XII. INTELLECTUAL PROPERTY RIGHTS
XII.1. The Seller and its counterparties do not assign to the Buyer any rights to trademarks, patents, design and all other intellectual property rights in any form by the contract and the General Terms.
XIII. CONFIDENTIALITY
XIII.1. The parties are obliged to treat the information received during or on the occasion of the conclusion or performance of the contracts, under the conditions of strict confidentiality.

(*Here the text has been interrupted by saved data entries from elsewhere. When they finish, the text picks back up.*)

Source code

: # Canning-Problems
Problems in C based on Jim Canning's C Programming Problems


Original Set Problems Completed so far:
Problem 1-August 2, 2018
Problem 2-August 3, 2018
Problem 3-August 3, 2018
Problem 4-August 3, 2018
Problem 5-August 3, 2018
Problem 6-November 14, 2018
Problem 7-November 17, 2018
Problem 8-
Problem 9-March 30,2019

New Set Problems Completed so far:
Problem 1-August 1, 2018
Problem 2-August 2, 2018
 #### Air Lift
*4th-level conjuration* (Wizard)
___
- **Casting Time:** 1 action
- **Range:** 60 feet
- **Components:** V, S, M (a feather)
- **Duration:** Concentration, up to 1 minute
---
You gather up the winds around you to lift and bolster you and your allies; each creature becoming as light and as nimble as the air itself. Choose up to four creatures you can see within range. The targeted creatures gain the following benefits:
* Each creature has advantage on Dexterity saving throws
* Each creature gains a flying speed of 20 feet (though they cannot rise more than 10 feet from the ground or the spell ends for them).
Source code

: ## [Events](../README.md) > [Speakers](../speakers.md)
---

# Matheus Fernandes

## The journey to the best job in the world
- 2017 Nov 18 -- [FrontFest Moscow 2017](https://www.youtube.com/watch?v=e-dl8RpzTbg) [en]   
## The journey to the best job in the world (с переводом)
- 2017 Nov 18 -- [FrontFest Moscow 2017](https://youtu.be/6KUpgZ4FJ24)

Any unauthorized disclosure of confidential information, including but not limited to trade information, trade secrets, price proposals, trade practices and plans, know-how, as well as any other information directly related to the trading activities of the Parties, will be considered a breach of the obligation for confidentiality and grounds for the cancellation of the contracts, as the defective party will owe to the correct party compensation in the amount of suffered damages and the lost profits.
XIV. PROTECTION OF PERSONAL DATA
XIV.1. The parties are obliged to process personal data of customers and their employees in accordance with the requirements of the Bulgarian and the European legislation, and they should make all necessary efforts and apply the measures necessary for the appropriate and secure processing and protection of personal data..
XV. APPLICABLE LAW AND JURISDICTION
XV.1. The contractual relations between the Seller and the Buyer, to which these General Conditions are applicable, are regulated by the domestic law of the Republic of Bulgaria.
XV.2. Any dispute regarding the existence and operation of the General Terms and Conditions and the contracts, including disputes and disagreements over the validity, interpretation, termination, performance or non-performance, shall be referred to the CEIBG Arbitration Court with a sole arbitrator designated by the Seller.